---- Data extract

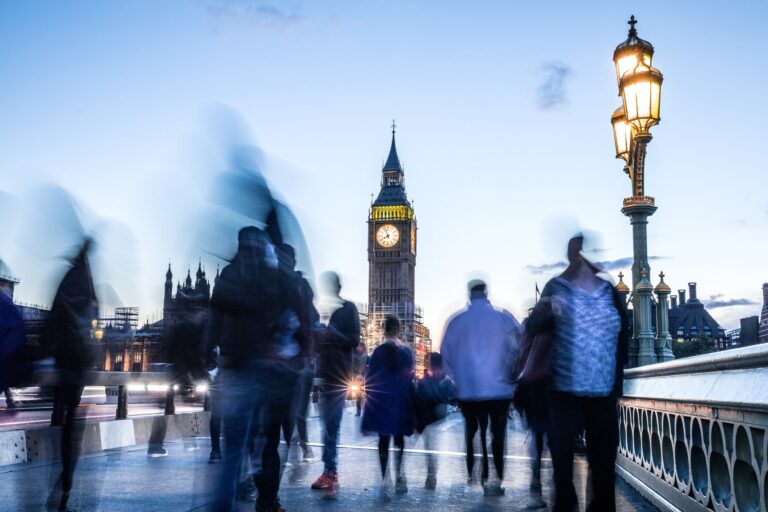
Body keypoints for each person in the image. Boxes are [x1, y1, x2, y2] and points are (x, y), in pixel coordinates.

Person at [525, 233, 629, 512]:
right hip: (565, 394)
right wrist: (550, 312)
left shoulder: (609, 292)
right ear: (576, 255)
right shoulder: (556, 287)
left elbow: (623, 339)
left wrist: (617, 384)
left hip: (603, 395)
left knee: (604, 471)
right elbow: (531, 326)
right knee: (563, 473)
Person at [209, 226, 298, 512]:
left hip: (230, 367)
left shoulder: (228, 276)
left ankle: (227, 500)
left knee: (234, 448)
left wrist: (206, 353)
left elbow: (214, 319)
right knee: (264, 438)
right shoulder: (265, 278)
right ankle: (264, 492)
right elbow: (283, 312)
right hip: (256, 371)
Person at [440, 279, 521, 496]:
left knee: (474, 429)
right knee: (498, 432)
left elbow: (445, 354)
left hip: (470, 390)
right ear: (486, 293)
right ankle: (496, 474)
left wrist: (457, 377)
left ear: (469, 295)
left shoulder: (457, 321)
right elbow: (521, 341)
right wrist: (512, 367)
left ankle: (476, 468)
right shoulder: (503, 317)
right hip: (499, 388)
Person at [40, 240, 99, 512]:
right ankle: (66, 482)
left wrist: (43, 355)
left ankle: (62, 479)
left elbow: (53, 318)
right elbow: (94, 326)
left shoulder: (68, 279)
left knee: (61, 420)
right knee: (71, 426)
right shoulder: (88, 284)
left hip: (64, 361)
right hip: (78, 364)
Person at [310, 271, 360, 498]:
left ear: (337, 286)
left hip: (339, 376)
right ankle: (330, 468)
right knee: (327, 424)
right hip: (324, 374)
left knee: (331, 424)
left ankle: (330, 470)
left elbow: (354, 339)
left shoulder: (348, 309)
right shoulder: (326, 311)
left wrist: (331, 333)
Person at [361, 315, 414, 500]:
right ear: (398, 330)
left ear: (384, 330)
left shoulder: (377, 352)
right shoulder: (406, 352)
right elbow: (409, 379)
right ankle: (399, 475)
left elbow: (369, 379)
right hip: (399, 402)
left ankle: (385, 479)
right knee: (399, 439)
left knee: (383, 440)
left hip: (383, 402)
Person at [414, 352, 456, 490]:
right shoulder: (445, 382)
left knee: (429, 447)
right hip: (432, 419)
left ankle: (431, 476)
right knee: (430, 448)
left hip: (429, 421)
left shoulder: (426, 382)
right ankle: (431, 476)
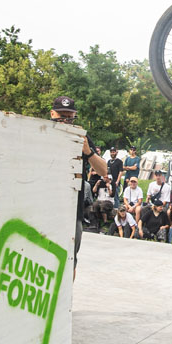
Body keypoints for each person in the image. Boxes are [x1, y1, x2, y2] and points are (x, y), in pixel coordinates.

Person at [50, 96, 108, 275]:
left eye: (70, 117)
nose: (65, 121)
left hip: (72, 211)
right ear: (52, 114)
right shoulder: (42, 132)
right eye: (61, 116)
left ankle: (66, 301)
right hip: (46, 209)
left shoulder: (80, 137)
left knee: (70, 261)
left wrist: (88, 152)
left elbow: (103, 170)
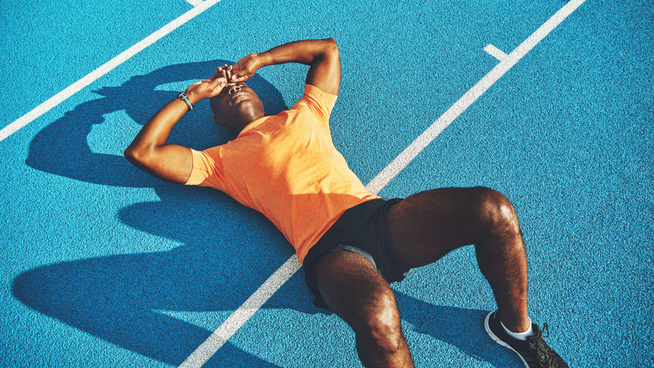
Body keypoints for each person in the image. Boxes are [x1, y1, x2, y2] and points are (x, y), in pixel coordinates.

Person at [124, 38, 567, 368]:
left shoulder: (305, 112)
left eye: (240, 84)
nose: (234, 89)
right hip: (330, 251)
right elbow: (143, 152)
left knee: (493, 210)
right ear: (216, 119)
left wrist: (261, 59)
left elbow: (327, 51)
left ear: (260, 91)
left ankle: (515, 330)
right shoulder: (218, 161)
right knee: (379, 317)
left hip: (376, 216)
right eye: (223, 96)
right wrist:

--------

▶ **Aim of the exercise**
Pictures in the entries do not go into the copy. Print only the lines starting at the one containing "right elbow: (283, 312)" and ending at the one containing "left ankle: (515, 330)", exactly as they appear.

▶ **Exercise output**
right elbow: (283, 312)
right hip: (256, 371)
Person at [440, 279, 521, 496]:
left knee: (474, 429)
right knee: (498, 432)
left elbow: (445, 354)
left hip: (470, 390)
right ear: (486, 293)
right ankle: (496, 474)
left wrist: (457, 377)
left ear: (469, 295)
left shoulder: (457, 321)
right elbow: (521, 341)
right wrist: (512, 367)
left ankle: (476, 468)
right shoulder: (503, 317)
right hip: (499, 388)
Person at [40, 240, 99, 512]:
right ankle: (66, 482)
left wrist: (43, 355)
left ankle: (62, 479)
left elbow: (53, 318)
right elbow: (94, 326)
left shoulder: (68, 279)
left knee: (61, 420)
right knee: (71, 426)
right shoulder: (88, 284)
left hip: (64, 361)
right hip: (78, 364)
Person at [310, 271, 360, 498]:
left ear: (337, 286)
left hip: (339, 376)
right ankle: (330, 468)
right knee: (327, 424)
right hip: (324, 374)
left knee: (331, 424)
left ankle: (330, 470)
left elbow: (354, 339)
left shoulder: (348, 309)
right shoulder: (326, 311)
left wrist: (331, 333)
Person at [361, 315, 414, 500]:
right ear: (398, 330)
left ear: (384, 330)
left shoulder: (377, 352)
right shoulder: (406, 352)
right elbow: (409, 379)
right ankle: (399, 475)
left elbow: (369, 379)
right hip: (399, 402)
left ankle: (385, 479)
right knee: (399, 439)
left knee: (383, 440)
left hip: (383, 402)
Person at [414, 352, 456, 490]:
right shoulder: (445, 382)
left knee: (429, 447)
right hip: (432, 419)
left ankle: (431, 476)
right knee: (430, 448)
left hip: (429, 421)
left shoulder: (426, 382)
right ankle: (431, 476)
Body keypoints for each person in the image. Boxes are [x1, y1, x2, y2] and points are (x, y), in pixel coordinates.

Person at [50, 96, 108, 275]:
left eye: (70, 117)
nose: (65, 121)
left hip: (72, 211)
right ear: (52, 114)
right shoulder: (42, 132)
right eye: (61, 116)
left ankle: (66, 301)
right hip: (46, 209)
left shoulder: (80, 137)
left knee: (70, 261)
left wrist: (88, 152)
left elbow: (103, 170)
Body keypoints for each person in the image. Boxes are [x1, y1, x2, y2] and points are (x, y), in pixel coordinates.

Person at [124, 38, 567, 368]:
left shoulder: (305, 112)
left eye: (240, 84)
nose: (234, 89)
right hip: (330, 251)
right elbow: (143, 152)
left knee: (493, 210)
right ear: (216, 119)
left wrist: (261, 59)
left elbow: (327, 51)
left ear: (260, 91)
left ankle: (515, 330)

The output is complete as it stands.